▸ **DOCUMENT EXCERPT**:

>>>

True Reflexive Verbs vs Reflexively Used Verbs

German reflexive verbs split into two families that look identical on the page — both pair a verb with mich, dich, sich — but behave in opposite ways. In one family the reflexive pronoun is a swappable object that just happens to point back at the subject; in the other it is a fixed, unremovable part of the verb itself. Telling them apart is the difference between Ich wasche mich ("I wash myself" — and I could just as easily wash the car) and Ich beeile mich ("I hurry" — where there is no "myself" to remove). This page draws that line and shows why English gives you almost no warning about it.

The two families at a glance

A reflexively used verb is an ordinary transitive verb whose object simply equals the subject. The verb has a perfectly good life with other objects too. waschen ("to wash") can take any object at all — the car, the dishes, a child — and when the object happens to be the subject, you use a reflexive pronoun. The sich is grammatically a normal direct object that you could replace with a noun or another pronoun.

A true (inherent) reflexive verb only exists with sich. There is no version of sich beeilen ("to hurry") that takes a different object — you cannot beeilen the car or beeilen your sister. The sich is welded to the verb and is listed as part of the dictionary entry: you look it up as sich beeilen, not beeilen. It carries no independent "self" meaning; it is just the shape the verb comes in.

Reflexively usedTrue (inherent) reflexive
Dictionary entrywaschen (sich optional)sich beeilen (sich obligatory)
Can take other objects?Yes — das Auto waschenNo — *das Auto beeilen is impossible
Can you replace sich with a noun?Yes — Ich wasche das KindNo — sich cannot be swapped out
Meaning of sich"oneself" — a real objectnone — sich is just part of the verb

Reflexively used verbs: the object happens to be the subject

Start with the family that makes intuitive sense. These verbs describe an action you normally do to something or someone; when you do it to yourself, the object slot is filled by a reflexive pronoun. The pronoun is a genuine object, occupying the same position any other object would.

<<<

▸ **DATA SHOWN**:
>>>

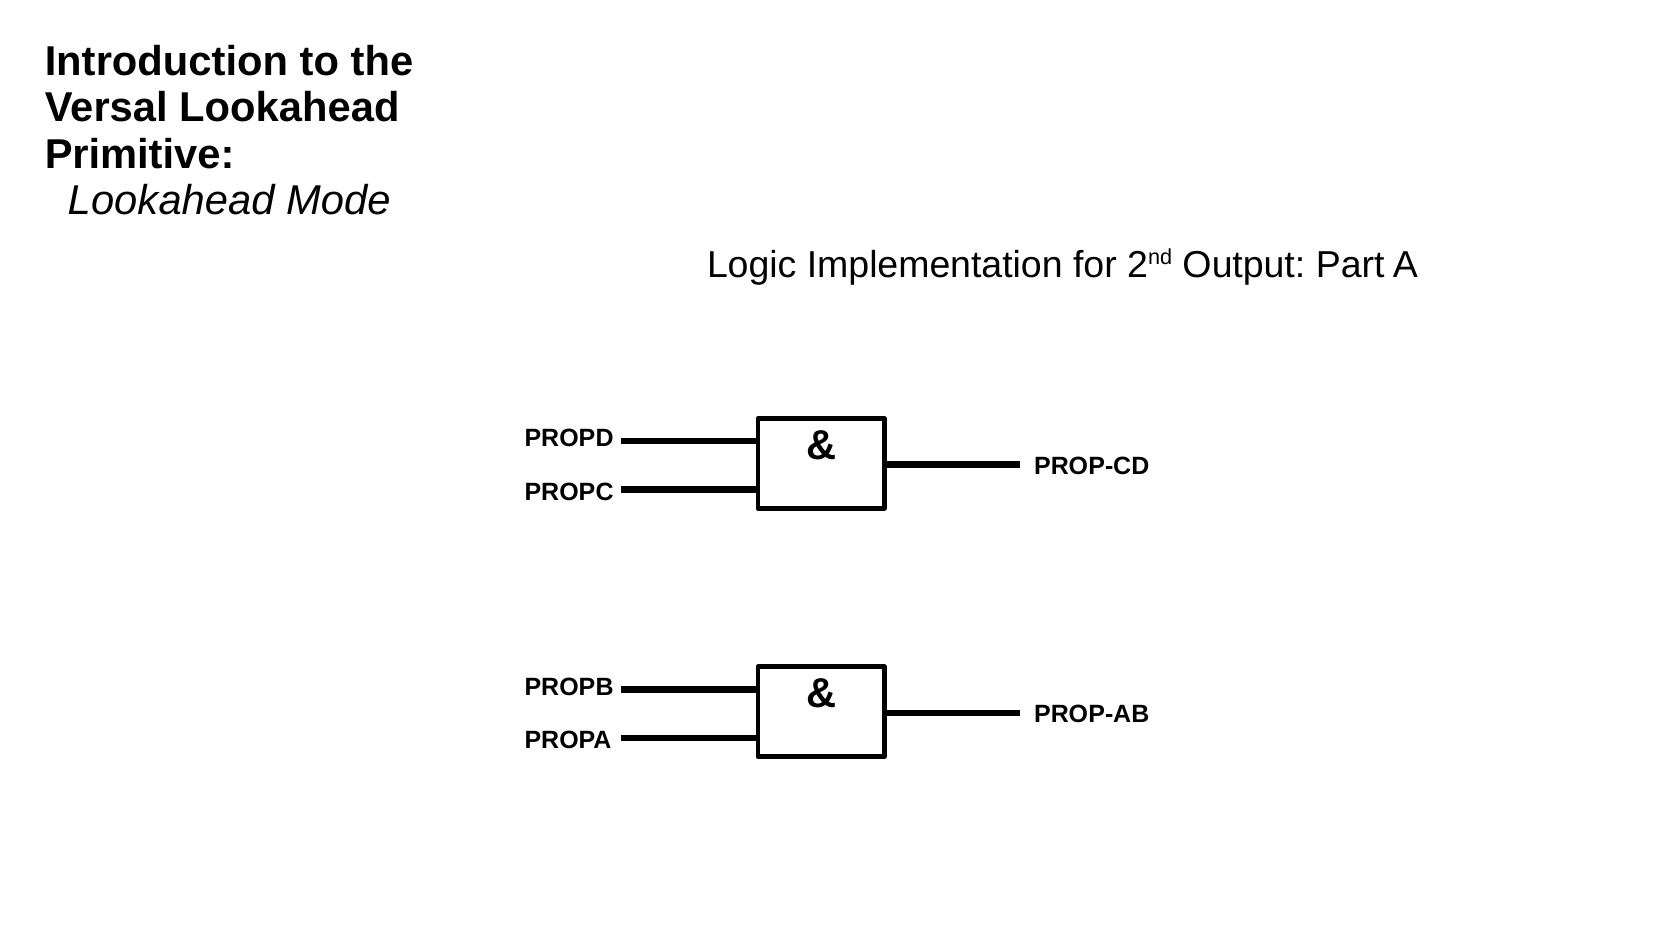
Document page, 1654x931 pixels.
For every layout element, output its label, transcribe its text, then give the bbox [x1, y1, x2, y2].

<<<

▸ **EXERCISE PROMPT**: Please set down everything in the page on German reflexive verbs from "A reflexively used" down to "verb comes in.", word for word. The material above isn't needed.

▸ **TASK ANSWER**:
A reflexively used verb is an ordinary transitive verb whose object simply equals the subject. The verb has a perfectly good life with other objects too. waschen ("to wash") can take any object at all — the car, the dishes, a child — and when the object happens to be the subject, you use a reflexive pronoun. The sich is grammatically a normal direct object that you could replace with a noun or another pronoun.

A true (inherent) reflexive verb only exists with sich. There is no version of sich beeilen ("to hurry") that takes a different object — you cannot beeilen the car or beeilen your sister. The sich is welded to the verb and is listed as part of the dictionary entry: you look it up as sich beeilen, not beeilen. It carries no independent "self" meaning; it is just the shape the verb comes in.